Cette étude visait à évaluer l’effet de l’administration d’un mélange commercial d’huiles essentielles contenant des phytonutriments d’anis étoilé, de cannelle, de romarin et de thym (par différentes voies) sur le microbiote iléal et cæcal des poulets de chair et sur le transcriptome (ARN) du foie, en comparaison avec un antibiotique promoteur de croissance.
Les résultats de cette étude seront utiles aux entreprises de santé animale qui cherchent à développer des produits probiotiques précis (désormais appelés « biotiques de précision ») garantissant une meilleure performance de croissance dans la production de poulets de chair. Toutes les bactéries intestinales bénéfiques identifiées (individuellement ou combinées) dans cette étude pourraient être commercialisées sous forme de mélanges probiotiques. Cette étude fournit également aux généticiens de la volaille des informations précises sur le patrimoine génétique afin de faciliter la sélection génétique de poulets de chair plus performants.
Au total, 576 œufs de poulets de chair reproducteurs Cobb 500 âgés de 41 semaines ont été incubés dans un incubateur Chick Master à une étape.
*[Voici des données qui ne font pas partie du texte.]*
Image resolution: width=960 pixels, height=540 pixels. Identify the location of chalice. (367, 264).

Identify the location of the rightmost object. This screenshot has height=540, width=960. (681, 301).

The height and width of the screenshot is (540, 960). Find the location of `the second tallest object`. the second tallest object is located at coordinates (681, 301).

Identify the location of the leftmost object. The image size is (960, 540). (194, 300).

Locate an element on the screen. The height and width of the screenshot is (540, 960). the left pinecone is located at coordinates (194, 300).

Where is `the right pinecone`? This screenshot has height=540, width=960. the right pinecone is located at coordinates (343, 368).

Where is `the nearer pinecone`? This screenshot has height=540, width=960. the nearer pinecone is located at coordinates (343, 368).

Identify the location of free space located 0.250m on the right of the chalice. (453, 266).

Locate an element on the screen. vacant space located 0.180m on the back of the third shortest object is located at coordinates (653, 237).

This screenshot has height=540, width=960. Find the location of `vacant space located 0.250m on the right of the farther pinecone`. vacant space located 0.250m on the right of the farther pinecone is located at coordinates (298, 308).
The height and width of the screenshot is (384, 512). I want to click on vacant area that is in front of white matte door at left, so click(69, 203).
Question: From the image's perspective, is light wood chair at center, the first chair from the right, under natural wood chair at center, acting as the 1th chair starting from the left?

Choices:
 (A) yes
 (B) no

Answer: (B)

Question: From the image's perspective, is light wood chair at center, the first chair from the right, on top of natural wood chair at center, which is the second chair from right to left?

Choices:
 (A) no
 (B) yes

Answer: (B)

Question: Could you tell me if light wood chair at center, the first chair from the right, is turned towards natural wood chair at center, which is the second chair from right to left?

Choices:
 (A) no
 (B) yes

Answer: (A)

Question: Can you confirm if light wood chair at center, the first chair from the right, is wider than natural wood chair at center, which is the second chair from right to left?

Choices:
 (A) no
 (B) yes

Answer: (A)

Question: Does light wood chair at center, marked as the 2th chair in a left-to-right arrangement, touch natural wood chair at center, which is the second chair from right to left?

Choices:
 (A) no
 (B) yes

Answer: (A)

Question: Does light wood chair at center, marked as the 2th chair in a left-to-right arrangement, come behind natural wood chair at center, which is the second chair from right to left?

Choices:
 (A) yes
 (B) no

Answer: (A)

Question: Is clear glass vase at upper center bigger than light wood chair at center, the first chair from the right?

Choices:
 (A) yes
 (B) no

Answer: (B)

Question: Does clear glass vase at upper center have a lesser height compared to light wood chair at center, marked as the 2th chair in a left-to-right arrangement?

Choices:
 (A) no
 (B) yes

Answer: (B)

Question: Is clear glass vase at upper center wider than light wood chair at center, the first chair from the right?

Au 18e jour, 288 œufs ont été sélectionnés au hasard pour constituer le groupe sans injection; 96 œufs ont été choisis au hasard pour former le groupe in ovo – saline, qui a reçu injection de 0,2 ml de solution saline physiologique, et 192 œufs ont été choisis au hasard pour former le groupe in ovo – huiles essentielles et ont reçu 0,2 ml d’un mélange de solution saline et d’huile essentielle à un taux de dilution de 2:1. L’huile essentielle utilisée dans cette étude est un mélange commercial (Probiotech International inc., Saint-Hyacinthe, QC, Canada) contenant des phytonutriments d’anis étoilé, de cannelle, de romarin et de thym.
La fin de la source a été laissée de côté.